Für den Großteil der Summe sind Unternehmen verantwortlich. Dabei können selbst Multis ihre Gewinne nicht vollkommen beliebig hin und her schieben. Aber sie haben einen großen Ermessensspielraum. Etwa, wenn der Konzernteil in Deutschland einen aus Gewinnen finanzierten Kredit an einen Konzernteil in einem Niedrigststeuerland wie Irland vergibt. Steuerdumping ist auch via Luxemburg möglich, wenn man die Finanzgeschäfte eines Konzerns dort abwickelt. Oder auf Zypern, wenn dort die nahezu steuerbefreite Konzernholding angesiedelt wurde, die konzernintern hohe Lizenzgebühren für britische oder französische Tochtergesellschaften berechnet, damit die Profite auf der Mittelmeerinsel zu Buche schlagen. Nahezu steuerfrei.
Die Krux: Allein in der EU haben 27 Staaten 27 unterschiedliche Steuersysteme.
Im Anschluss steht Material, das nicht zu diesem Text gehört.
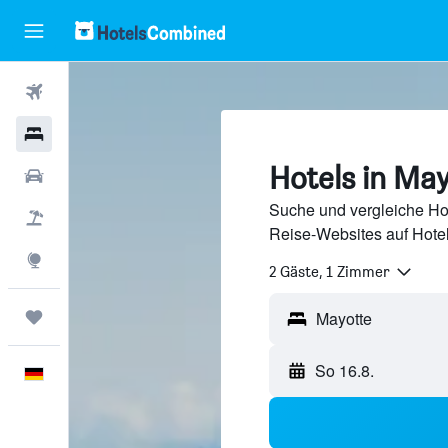
Flüge
Hotels
Hotels in Ma
Mietwagen
Suche und vergleiche Ho
Pauschalreisen
Reise-Websites auf Hote
Explore
2 Gäste, 1 Zimmer
Trips
So 16.8.
Deutsch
Unternehmen zahlen in Deutschland von ihrem offiziellen Gewinn 30 Prozent Steuern, in dem Heimatland des EU-Steuerkommissars ¦emeta, Litauen, 20 Prozent und in Irland kaum mehr als 10 Prozent. Damit nicht genug, haben in jedem Land die Steuerbehörden unterschiedlich definiert, welche Kosten vom Umsatz abgezogen werden dürfen, um letztlich einen Gewinn zu ermitteln, auf den dann der besagte Steuersatz fällig wird. Selbst bei gleichen Steuersätzen würden also die unterschiedlichen »Bemessungsgrundlagen« dafür sorgen, dass ein Land als Steuerparadies gelten kann, ein anderes als Hochsteuerland.
Dabei war und ist der steuerpolitische Flickenteppich durchaus politisch gewollt. Teils, um den wirtschaftlich schwächeren neuen EU-Mitgliedern vor allem in Mittel- und Osteuropa einen Ausgleich zu bieten, teils, um in der globalen Konkurrenz mit Nordamerika und Südostasien sowie den dortigen Steuer- und Finanzoasen bestehen zu können.
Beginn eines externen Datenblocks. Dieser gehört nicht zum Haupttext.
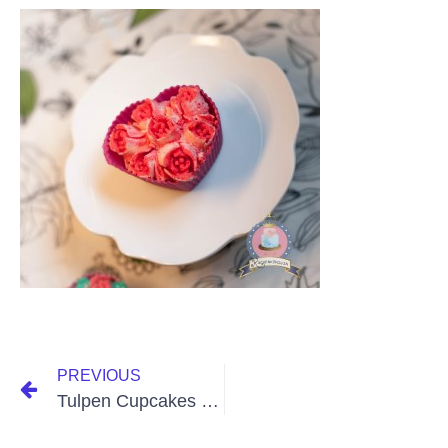
PREVIOUS
Tulpen Cupcakes mit Creme spritzen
Mit der Staatsschuldenkrise scheint in den »alten« Industriestaaten jedoch ein Umdenken eingesetzt zu haben. Bundesfinanzminister Wolfgang Schäuble warnte zusammen mit dem britischen Schatzkanzler George Osborne vor einer Aushöhlung der Unternehmensteuern und klagte in einem Schreiben an seinen Amtskollegen in Washington, Timothy Geithner, über einen »inakzeptablen Zustand«. Die Europäische Kommission hat im Dezember einen Aktionsplan vorgelegt, und im Februar auf dem nächsten Treffen der Finanzminister der G20-Staaten in Russland könnte das Thema oben auf die Tagesordnung stehen. Federführend ist die Organisation für wirtschaftliche Zusammenarbeit (OECD). Eine Arbeitsgruppe soll bis zum Frühjahr Vorschläge entwickeln, wie der Gewinnverlagerung multinationaler Unternehmen begegnet werden kann.